CGRP has positive chronotropic and inotropic effects (Wimalawansa, 1996). Shekhar et al. (1991) observed that CGRP infusion increased cardiac output by 72% while reducing right atrial and pulmonary wedge pressures in patients with congestive heart failure. In cirrhosis, circulating CGRP levels are elevated, and correlate with indices of hyperdynamic circulation (Henriksen et al., 2001). In our cirrhotic rats, capsazepine decreased cardiac output and increased systemic vascular resistance. We therefore believe that the blockade of VR1 abrogated the CGRP-releasing effect of elevated anandamide levels in the cirrhotic rats. On the other hand, capsazepine did not affect any haemodynamic variable in our control rats, suggesting that VR1 receptors are not tonically active in the normal circulation.

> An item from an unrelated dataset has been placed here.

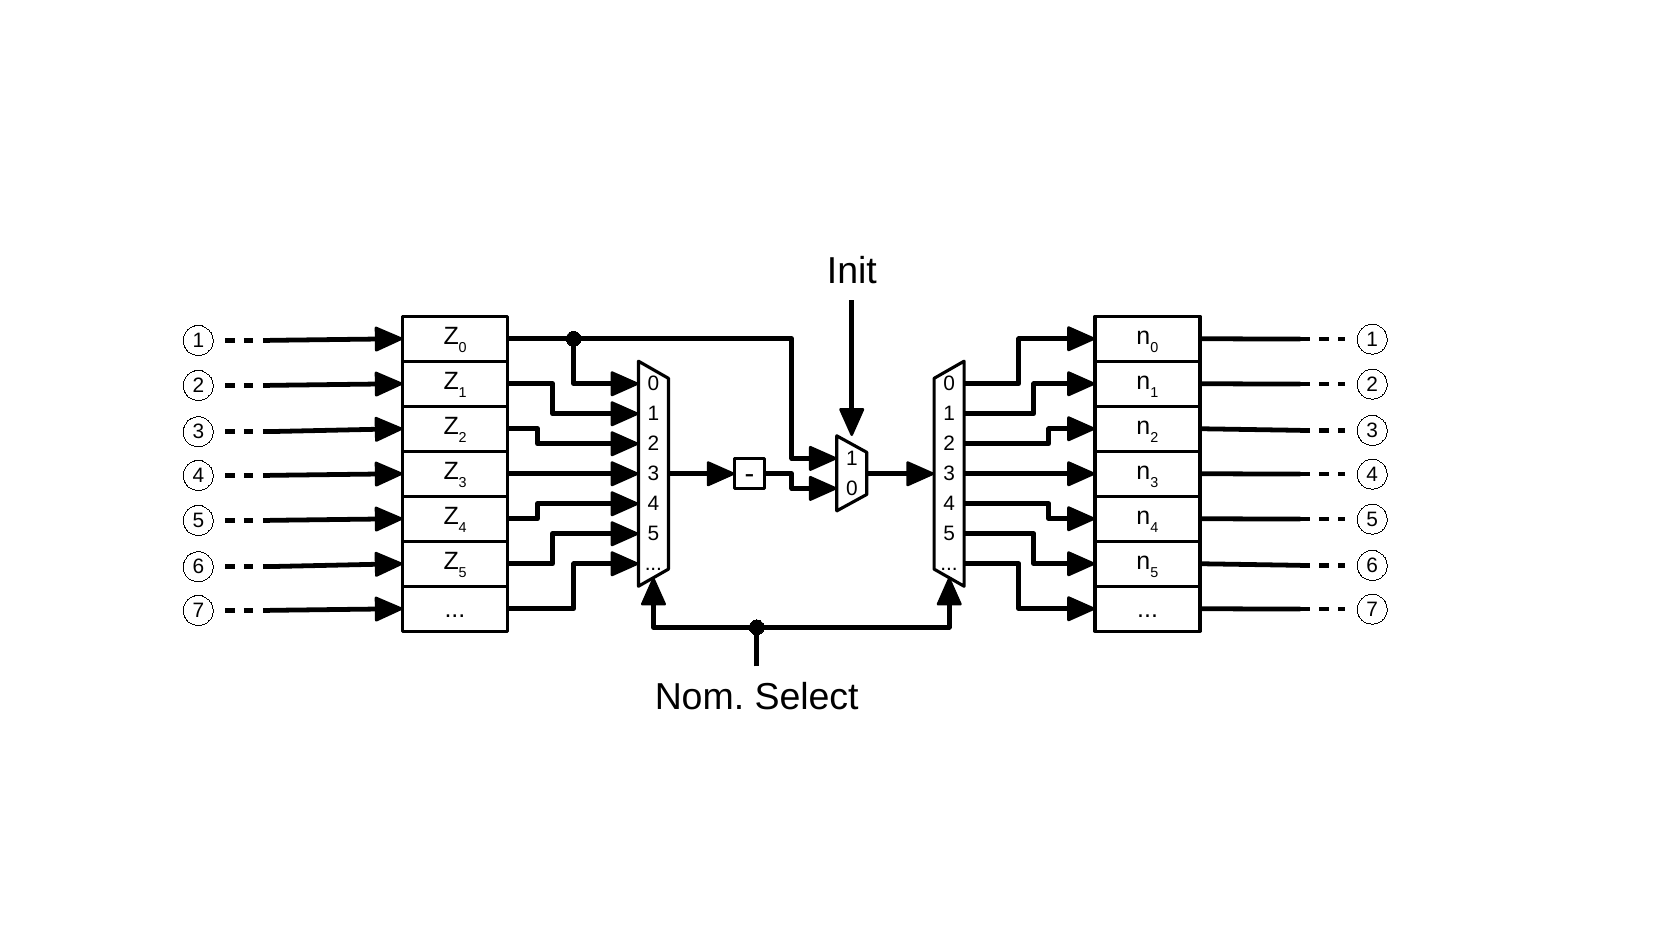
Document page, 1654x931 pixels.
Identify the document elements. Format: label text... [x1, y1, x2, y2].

text_box 5 [183, 505, 214, 536]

The depressant effect of capsazepine on cardiac output was highlighted in the sequential combination protocol by the different patterns of response depending on whether AM251 or capsazepine was administered first. Whether or not the capsazepine-induced cardiodepression is due to a peripheral vascular or direct cardiac effect of vanilloid receptor blockade remains unclear. Although the in vivo haemodynamic effects of acute vanilloid receptor blockade have not previously been studied in cirrhosis, these results agree with our previous studies in which neonatal capsaicin administration was used to ablate the primary afferent nerves. Using such a protocol, we demonstrated that such treatment prevents the development of hyperdynamic circulation and other cardiovascular abnormalities when cirrhosis or portal hypertension is induced in these animals in adult life (Lee and Sharkey, 1993; Li et al., 2003).
In conclusion, these results indicate that endogenous CB compounds such as anandamide play a role in the pathogenesis of hyperdynamic circulation in cirrhosis, particularly in the mesenteric circulation. These effects are primarily mediated via stimulation of CB1 and VR1 receptor pathways.